Quanto pesa il ghiaccio?

In modo analogo ad un oggetto che galleggia sull’acqua, così la crosta terrestre “galleggia” in equilibrio sulle rocce viscose e plastiche del mantello sottostante. Una diminuzione del peso della crosta, dovuta, per esempio, all’asportazione di rocce per erosione, fa alleggerire le rocce, e la crosta si solleva, mentre un aumento di peso fa affondare la crosta ancora di più nel mantello “morbido” e viscoso, con un processo chiamato isostasia.
La formazione di spesse coltri di ghiaccio, come è accaduto durante le glaciazioni del passato, causa un sovraccarico sulla crosta coperta dai ghiacci, con il risultato che questa affonda nel mantello, abbassandosi di parecchie centinaia di metri, in alcuni casi anche al di sotto del livello del mare. Conoscendo la densità media del ghiaccio e il suo spessore, è facile calcolarne il peso alla base.

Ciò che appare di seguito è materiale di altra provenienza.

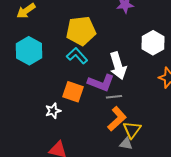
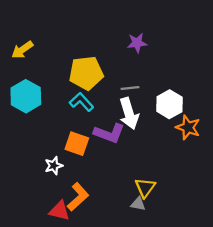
white hexagon: (153, 43) -> (169, 104), moved
gray line: (114, 97) -> (130, 88), moved
orange L-shape: (117, 119) -> (78, 197), moved

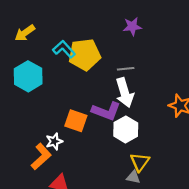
cyan L-shape: (81, 102) -> (64, 49), moved
white hexagon: (169, 104) -> (126, 129), moved
orange L-shape: (78, 197) -> (41, 157), moved

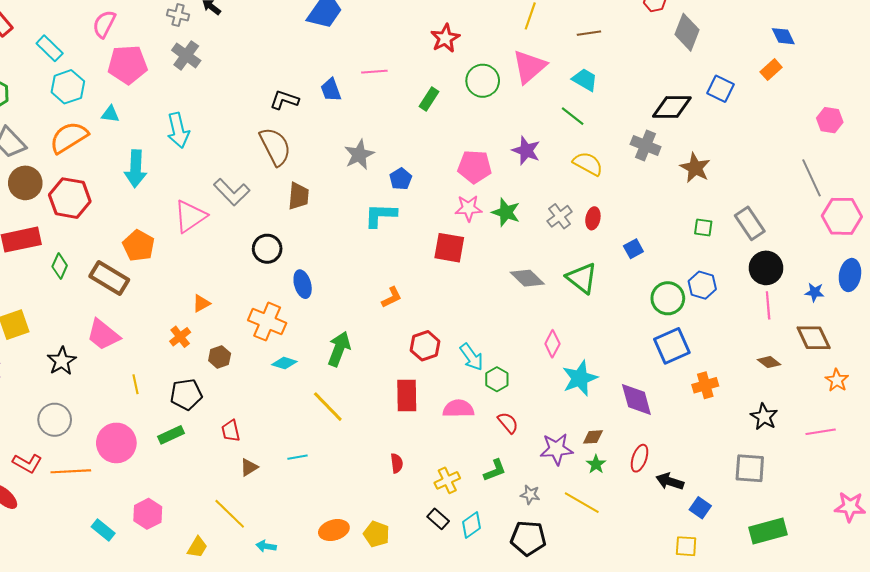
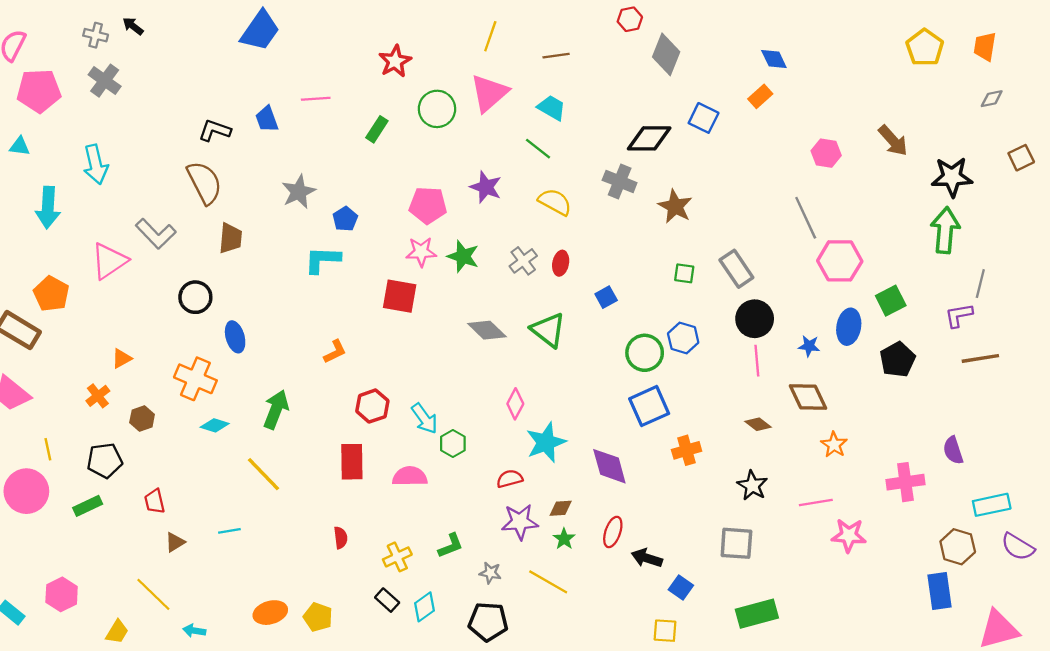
red semicircle: (508, 423) -> (510, 479), moved, turned -65
pink circle: (116, 443) -> (26, 491), moved
pink star: (850, 507) -> (849, 535), moved

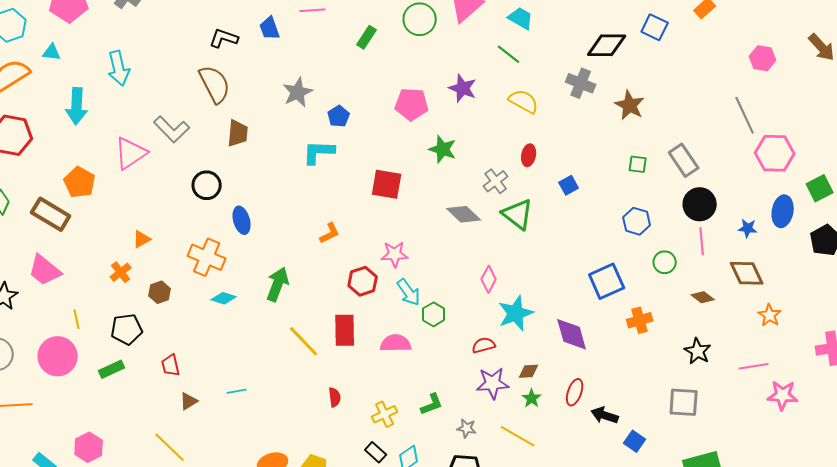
pink star: (421, 252) -> (395, 254), moved
gray cross: (523, 261) -> (496, 181), moved
green circle: (645, 353) -> (665, 262), moved, size x0.7
yellow line: (263, 474) -> (304, 341), moved

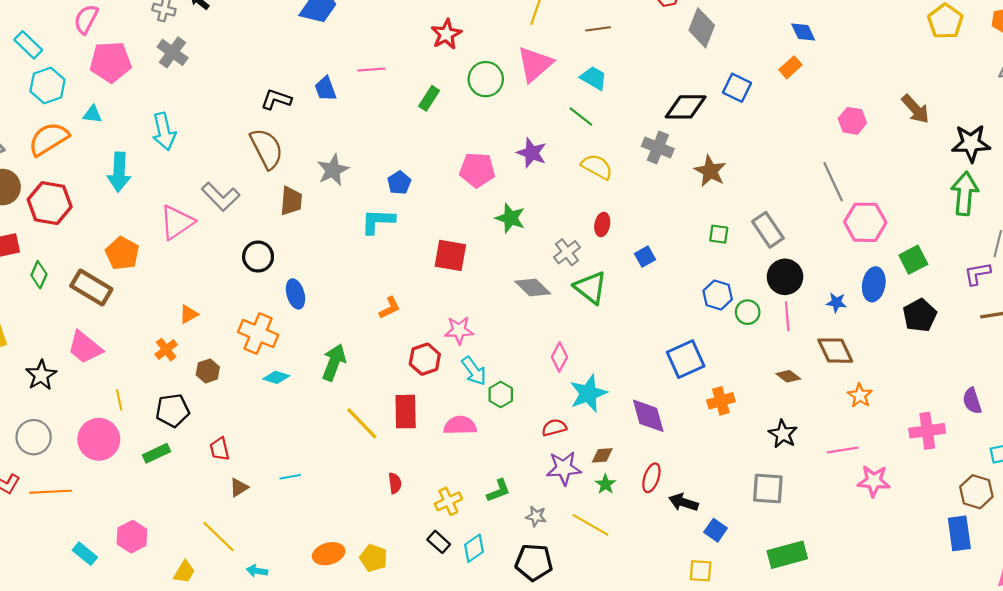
gray star: (298, 92) -> (333, 170), moved
green circle: (665, 262) -> (748, 312), moved

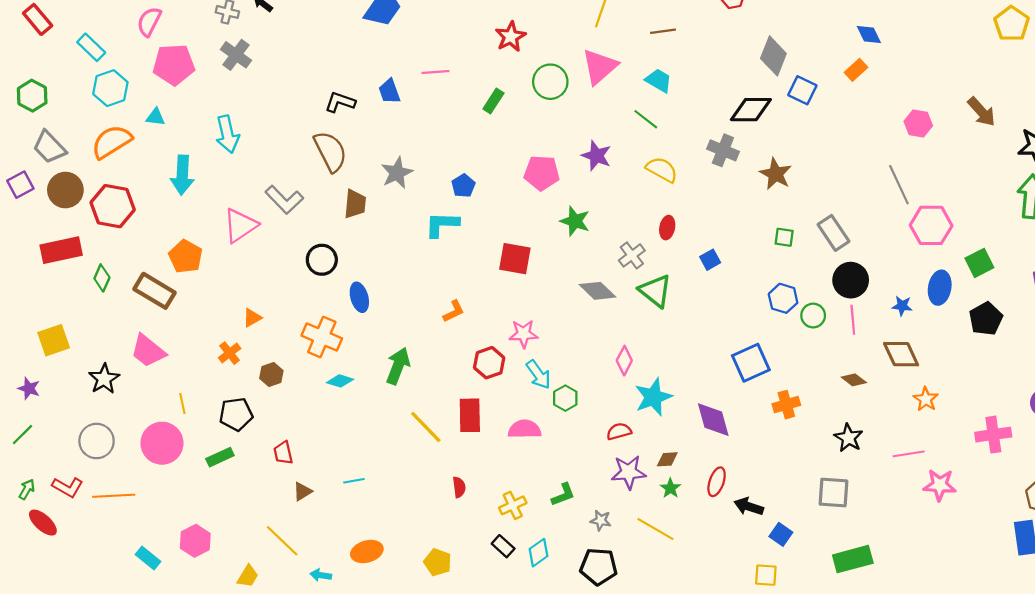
gray diamond: (702, 28) -> (773, 56), moved
orange ellipse: (329, 554) -> (367, 552), moved

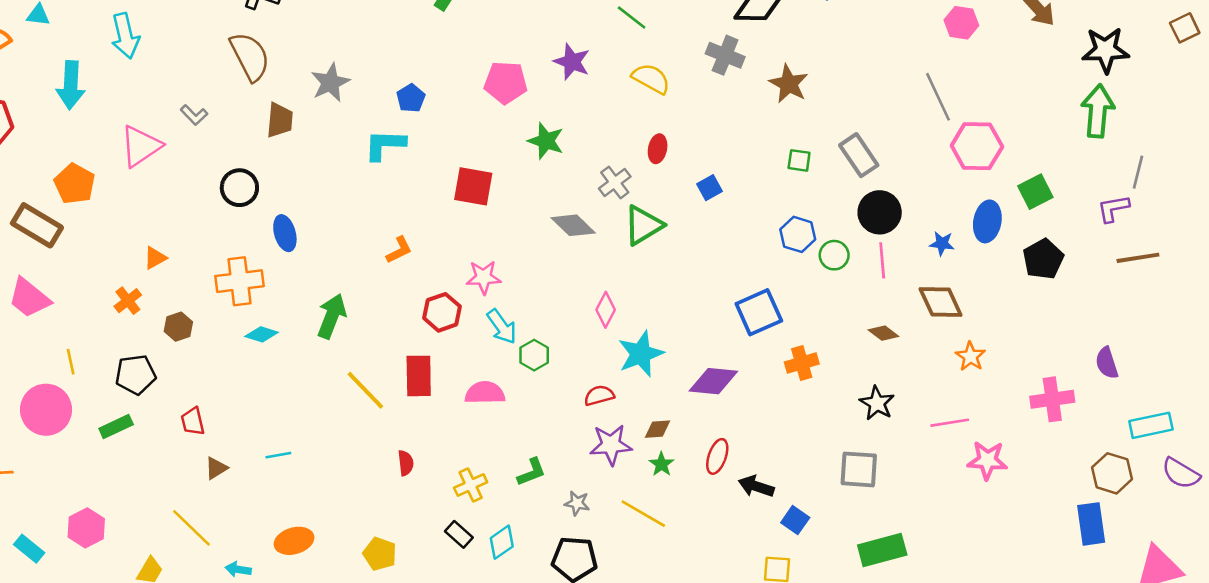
gray L-shape: (284, 200) -> (194, 115), size x0.6
green triangle: (655, 291) -> (643, 225), turned 51
orange cross: (322, 337) -> (239, 281), turned -30
purple diamond: (713, 420) -> (713, 381), turned -69

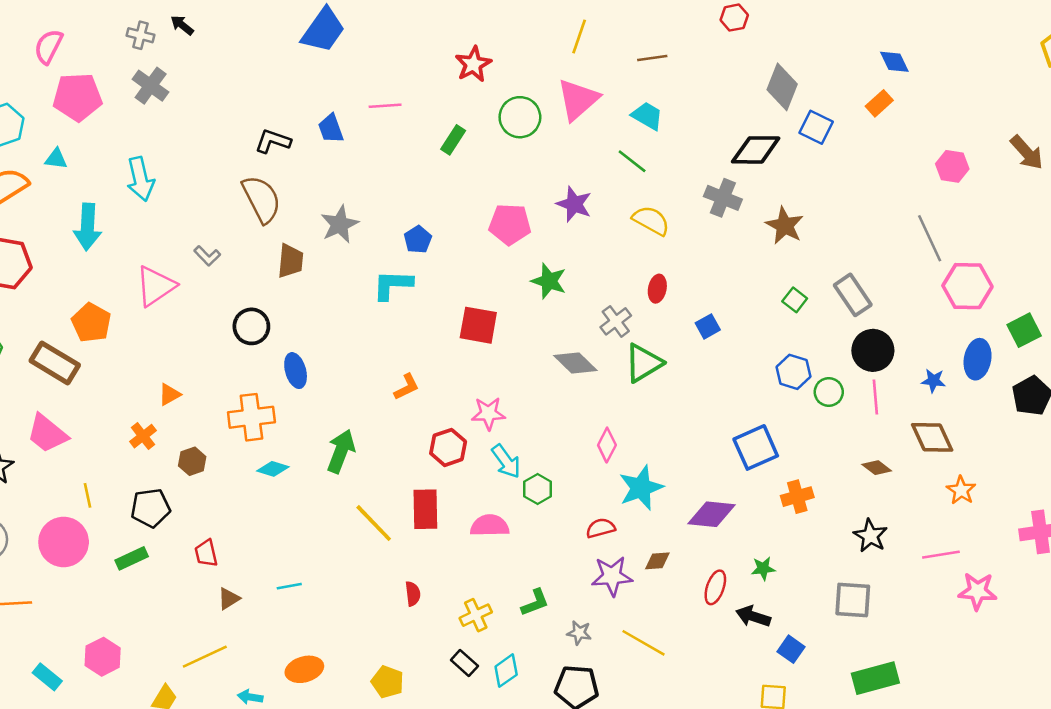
green square: (799, 160) -> (795, 300), turned 30
green star: (661, 464) -> (763, 568), moved, turned 30
yellow line: (191, 528) -> (205, 657), turned -69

Attualmente, a causa del peso della calotta, che in alcuni punti raggiunge i 4,5 km, l’Antartide si è abbassata di oltre 900 m. Misurazioni radar effettuate in Groenlandia mostrano che un terzo della base rocciosa si trova al di sotto del livello del mare e il peso del ghiaccio accumulato ha spinto, in alcuni punti, la roccia ad abbassarsi di più di 600 m. Al ritiro delle grandi calotte dell’ultima glaciazione, i territori liberati dal peso dei ghiacci sono ritornati ad innalzarsi. La regione circostante la Baia di Hudson, per esempio, ha subìto, al ritiro della calotta laurenziana, un innalzamento di più di 300 m in poco più di 10.000 anni: questo innalzamento non è ancora terminato, poichè il territorio non ha ancora raggiunto l’altezza che aveva prima dell’ultima glaciazione. Anche la penisola scandinava si sta ancora sollevando con un ritmo che raggiunge i 9 mm/annui al centro del Golfo di Botnia. Il ritardo nel rispondere alla rimozione del carico è dovuto alla viscosità del materiale che costituisce il mantello, che ha una certa inerzia.
L’innalzamento verificatosi alla fine dell’ultima glaciazione è in gran parte mascherato dall’innalzamento del livello marino conseguente alla fusione di grandi quantità di ghiacci continentali.